Была одна встреча, когда мы очень серьезно с ней поговорили и после которой нам было о чем подумать.
Карьера нашего важнейшего информатора, казалось, неудержимо шла вверх. О том, сколь высоко ценили ее в ведомстве, свидетельствует тот факт, что в 1986 году ей было поручено составить секретный доклад для федерального канцлера о том, что западногерманские фирмы подозреваются в участии в строительстве в Ливии завода по производству химического оружия.
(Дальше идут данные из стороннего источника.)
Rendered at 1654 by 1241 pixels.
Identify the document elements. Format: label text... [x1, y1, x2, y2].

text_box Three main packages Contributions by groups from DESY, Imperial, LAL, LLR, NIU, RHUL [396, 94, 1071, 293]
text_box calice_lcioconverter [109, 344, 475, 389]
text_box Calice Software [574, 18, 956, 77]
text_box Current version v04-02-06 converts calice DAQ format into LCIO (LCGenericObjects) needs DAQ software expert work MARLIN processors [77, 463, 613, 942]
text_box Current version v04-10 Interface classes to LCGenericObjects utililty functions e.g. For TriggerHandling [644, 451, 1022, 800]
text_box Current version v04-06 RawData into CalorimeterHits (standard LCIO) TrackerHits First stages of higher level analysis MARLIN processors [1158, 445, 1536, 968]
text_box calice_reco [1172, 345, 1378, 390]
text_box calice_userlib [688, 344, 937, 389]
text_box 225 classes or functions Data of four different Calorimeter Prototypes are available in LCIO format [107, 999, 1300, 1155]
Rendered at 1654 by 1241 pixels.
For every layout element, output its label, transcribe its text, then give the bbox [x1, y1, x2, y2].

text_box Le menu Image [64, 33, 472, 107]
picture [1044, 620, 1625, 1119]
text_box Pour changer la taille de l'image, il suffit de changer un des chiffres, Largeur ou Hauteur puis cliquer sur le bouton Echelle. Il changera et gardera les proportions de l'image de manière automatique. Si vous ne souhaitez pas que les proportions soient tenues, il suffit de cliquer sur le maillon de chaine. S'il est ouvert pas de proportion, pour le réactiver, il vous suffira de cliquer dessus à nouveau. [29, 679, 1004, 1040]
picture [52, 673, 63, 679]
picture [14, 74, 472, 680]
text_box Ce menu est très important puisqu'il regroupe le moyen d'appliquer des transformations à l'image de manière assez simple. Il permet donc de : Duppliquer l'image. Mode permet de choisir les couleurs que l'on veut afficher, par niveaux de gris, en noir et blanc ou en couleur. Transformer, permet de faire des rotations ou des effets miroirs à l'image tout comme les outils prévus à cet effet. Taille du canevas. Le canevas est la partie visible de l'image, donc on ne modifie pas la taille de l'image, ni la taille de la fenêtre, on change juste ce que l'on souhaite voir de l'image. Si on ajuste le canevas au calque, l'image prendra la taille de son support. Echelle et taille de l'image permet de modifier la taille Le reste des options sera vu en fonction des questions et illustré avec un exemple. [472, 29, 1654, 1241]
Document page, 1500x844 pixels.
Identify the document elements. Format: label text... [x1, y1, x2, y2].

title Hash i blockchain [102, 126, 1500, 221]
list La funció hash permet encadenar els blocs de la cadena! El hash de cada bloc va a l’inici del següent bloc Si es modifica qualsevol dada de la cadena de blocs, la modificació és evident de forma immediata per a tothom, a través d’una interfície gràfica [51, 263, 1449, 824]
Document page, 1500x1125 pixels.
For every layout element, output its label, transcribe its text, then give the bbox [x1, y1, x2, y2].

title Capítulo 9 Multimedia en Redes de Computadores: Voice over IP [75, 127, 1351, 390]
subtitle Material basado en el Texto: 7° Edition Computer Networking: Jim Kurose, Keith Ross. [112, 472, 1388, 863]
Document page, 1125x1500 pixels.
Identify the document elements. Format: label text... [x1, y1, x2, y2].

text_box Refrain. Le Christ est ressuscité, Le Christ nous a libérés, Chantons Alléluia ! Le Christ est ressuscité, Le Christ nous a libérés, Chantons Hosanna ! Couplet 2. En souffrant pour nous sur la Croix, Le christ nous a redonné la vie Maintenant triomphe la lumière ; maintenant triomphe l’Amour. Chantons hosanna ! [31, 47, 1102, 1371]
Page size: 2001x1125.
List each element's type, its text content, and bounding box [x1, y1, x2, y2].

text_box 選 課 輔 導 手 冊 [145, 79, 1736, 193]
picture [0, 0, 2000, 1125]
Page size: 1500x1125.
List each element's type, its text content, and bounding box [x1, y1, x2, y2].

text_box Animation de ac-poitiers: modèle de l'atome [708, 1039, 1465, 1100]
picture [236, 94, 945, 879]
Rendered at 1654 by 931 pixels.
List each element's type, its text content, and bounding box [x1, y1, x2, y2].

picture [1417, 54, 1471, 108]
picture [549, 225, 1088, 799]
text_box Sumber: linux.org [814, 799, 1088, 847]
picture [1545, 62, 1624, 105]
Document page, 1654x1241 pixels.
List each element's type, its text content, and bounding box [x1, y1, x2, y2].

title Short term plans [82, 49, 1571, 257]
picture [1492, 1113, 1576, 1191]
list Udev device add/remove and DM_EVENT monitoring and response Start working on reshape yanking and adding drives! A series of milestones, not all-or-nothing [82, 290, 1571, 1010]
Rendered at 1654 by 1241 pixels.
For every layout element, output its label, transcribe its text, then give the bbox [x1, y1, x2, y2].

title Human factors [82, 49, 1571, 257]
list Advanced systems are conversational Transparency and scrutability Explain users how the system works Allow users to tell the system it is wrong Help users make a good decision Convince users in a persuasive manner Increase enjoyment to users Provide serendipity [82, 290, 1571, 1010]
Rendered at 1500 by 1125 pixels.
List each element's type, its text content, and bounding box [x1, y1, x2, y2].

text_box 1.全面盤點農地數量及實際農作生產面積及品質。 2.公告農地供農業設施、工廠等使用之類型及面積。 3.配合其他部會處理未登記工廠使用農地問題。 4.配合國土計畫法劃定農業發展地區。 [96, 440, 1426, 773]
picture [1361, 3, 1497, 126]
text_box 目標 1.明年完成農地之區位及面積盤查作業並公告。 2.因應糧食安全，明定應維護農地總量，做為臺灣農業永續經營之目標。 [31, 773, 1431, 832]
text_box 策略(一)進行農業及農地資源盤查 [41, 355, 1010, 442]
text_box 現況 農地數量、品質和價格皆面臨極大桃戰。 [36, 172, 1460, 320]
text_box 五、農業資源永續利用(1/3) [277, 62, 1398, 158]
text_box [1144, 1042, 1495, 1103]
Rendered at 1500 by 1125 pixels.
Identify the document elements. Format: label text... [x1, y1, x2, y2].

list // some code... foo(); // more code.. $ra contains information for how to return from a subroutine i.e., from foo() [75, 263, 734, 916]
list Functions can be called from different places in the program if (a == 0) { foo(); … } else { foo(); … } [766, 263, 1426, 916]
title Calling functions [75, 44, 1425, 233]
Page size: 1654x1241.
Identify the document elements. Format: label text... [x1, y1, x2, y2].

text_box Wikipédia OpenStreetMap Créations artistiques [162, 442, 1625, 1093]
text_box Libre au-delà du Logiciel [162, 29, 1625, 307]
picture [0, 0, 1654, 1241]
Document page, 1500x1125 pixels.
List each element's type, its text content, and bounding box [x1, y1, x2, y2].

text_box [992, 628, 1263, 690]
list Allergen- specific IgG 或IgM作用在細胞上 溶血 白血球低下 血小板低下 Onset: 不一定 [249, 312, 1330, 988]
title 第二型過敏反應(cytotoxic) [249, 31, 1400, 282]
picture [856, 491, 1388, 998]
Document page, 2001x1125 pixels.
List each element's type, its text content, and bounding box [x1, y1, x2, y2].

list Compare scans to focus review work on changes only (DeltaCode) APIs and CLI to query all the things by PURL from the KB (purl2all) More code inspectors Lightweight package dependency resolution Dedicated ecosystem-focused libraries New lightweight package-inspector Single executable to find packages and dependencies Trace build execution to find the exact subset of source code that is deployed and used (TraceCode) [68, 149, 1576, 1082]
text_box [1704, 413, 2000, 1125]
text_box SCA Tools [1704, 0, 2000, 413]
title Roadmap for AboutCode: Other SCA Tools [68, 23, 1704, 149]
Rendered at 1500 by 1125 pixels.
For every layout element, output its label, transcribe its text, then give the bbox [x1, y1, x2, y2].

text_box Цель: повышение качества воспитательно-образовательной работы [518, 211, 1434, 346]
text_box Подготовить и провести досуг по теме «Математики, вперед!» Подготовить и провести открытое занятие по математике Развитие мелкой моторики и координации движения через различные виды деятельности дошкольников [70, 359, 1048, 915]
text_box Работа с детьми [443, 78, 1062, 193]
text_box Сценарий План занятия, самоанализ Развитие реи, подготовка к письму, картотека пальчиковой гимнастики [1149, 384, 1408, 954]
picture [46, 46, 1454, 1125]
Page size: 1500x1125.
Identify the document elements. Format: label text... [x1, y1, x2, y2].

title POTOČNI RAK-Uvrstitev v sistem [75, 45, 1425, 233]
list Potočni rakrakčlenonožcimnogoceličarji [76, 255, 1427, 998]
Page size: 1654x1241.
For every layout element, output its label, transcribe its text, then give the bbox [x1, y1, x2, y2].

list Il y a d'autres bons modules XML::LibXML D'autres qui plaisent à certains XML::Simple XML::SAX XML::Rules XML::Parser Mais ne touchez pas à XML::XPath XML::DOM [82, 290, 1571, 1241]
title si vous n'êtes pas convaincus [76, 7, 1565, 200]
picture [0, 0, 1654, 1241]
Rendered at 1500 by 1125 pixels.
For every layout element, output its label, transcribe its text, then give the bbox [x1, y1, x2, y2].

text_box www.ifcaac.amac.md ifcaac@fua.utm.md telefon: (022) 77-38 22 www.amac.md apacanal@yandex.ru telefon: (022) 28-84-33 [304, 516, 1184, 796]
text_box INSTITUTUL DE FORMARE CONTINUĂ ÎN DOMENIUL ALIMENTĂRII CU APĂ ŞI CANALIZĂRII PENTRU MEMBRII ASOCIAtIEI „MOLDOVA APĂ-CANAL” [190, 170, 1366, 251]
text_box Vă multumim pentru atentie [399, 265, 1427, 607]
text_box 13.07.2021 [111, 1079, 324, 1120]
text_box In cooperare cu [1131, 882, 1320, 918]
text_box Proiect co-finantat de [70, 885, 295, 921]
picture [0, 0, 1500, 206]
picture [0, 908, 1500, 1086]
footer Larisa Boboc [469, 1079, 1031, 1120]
Годом позже она была назначена заместителем руководителя Отдела восточного блока в западногерманской разведке.
После развала ГДР у нас состоялась еще одна встреча в Зальцбурге в начале 1990 года, на которой мы, так сказать, подводили итоги. Все документы, к которым она имела отношение, были уничтожены, чтобы избежать ее идентификации. Но это оказалось заблуждением.
Как выяснилось, некоторые сотрудники нашей разведки пришли к мысли обезопасить себя в воссоединенной стране доносами на других. Особенно в этом отличился Карл-Кристоф Гроссман (всего лишь однофамилец Вернера Гроссмана). Он дал решающую улику против Габи, поскольку слышал, как другие сотрудники говорили, что одна женщина с ребенком-инвалидом в западногерманской разведке работает на нас. Поздней осенью 1990 года она была арестована на австрийской границе.
После известия о ее аресте, приведшего меня в состояние шока, я спрашивал себя: а не следовало ли мне отпустить ее уже тогда, в середине 80-х годов, открыто поделиться с ней моими сомнениями и признаться, что “реальный социализм” уже и для меня стал миражом и я в него больше не могу верить? В письме из следственной тюрьмы она обрисовала мне свое положение и особенно свой ужас, когда поняла, что ее предал один из руководящих офицеров нашего центра, что случилось как раз то, что, вопреки моим неоднократным заверениям, никогда и ни при каких обстоятельствах не должно было случиться.
Прошло два года между нашим обменом письмами и новой встречей на моем процессе. То, что ее выступление в качестве свидетельницы, привезенной из тюрьмы, стало для нее большой нервной нагрузкой, было заметно. В перерыве мы смогли с ней побеседовать без помех и договорились встретиться как можно скорее, чтобы подробнее обсудить все, что нас волновало. В начале февраля 1994 года дела сложились так, что Габи Гаст после сокращения наполовину срока заключения была выпущена на свободу. В конце марта она приехала ко мне. Мы часами гуляли и говорили до глубокой ночи.
Она постоянно возвращалась к тому, что мучило ее на протяжении всех лет заключения: откуда допрашивавшие ее следователи получили такие подробные сведения? Поведение Карла-Хайнца Шмидта, ее Карличка, который в суде именовался совершенно иначе, и ее последнего ведущего офицера стало для нее тяжким разочарованием. Возвратившись домой, она написала мне, что наши беседы облегчили ей осмысление прошлого, хотя и принесли новые глубокие огорчения.
Правда может не только помогать, но и причинять боль. Именно в этом письме я вновь почувствовал незаурядность ее характера и душевную чуткость. Поэтому я хотел бы верить, что на “пути познания” мы и впредь будем постоянно встречаться с ней и не пропадет то, что пришло на место нашей работы в разведке — дружба.
Блеск и нищета шпионажа
Сейчас, когда холодная война стала достоянием истории, легко сделать вывод, будто Советский Союз был слабым, недостойным противником, во многих отношениях уступавшим своему главному сопернику — Соединенным Штатам, и чуть ли не изначально был обречен на провал. Однако в течение четырех десятилетий, когда конфликт этих сверхдержав определял мировую политику, так вовсе не казалось. Напротив, движимый страхом, что Москва выполнит обещание Никиты Хрущева догнать и перегнать капиталистические страны, Запад на всю мощь запустил машину беспрецедентного в истории наращивания шпионских и пропагандистских усилий. Помимо того, Запад был глубоко уязвлен несомненными успехами советской разведки. В свою очередь, разведку и контрразведку восточного блока подгонял страх перед декларированной Западом политикой “отбрасывания коммунизма” и угрозой рейгановских “звездных войн”. Каждый из противников опасался, что стратегически может взять верх другая сторона.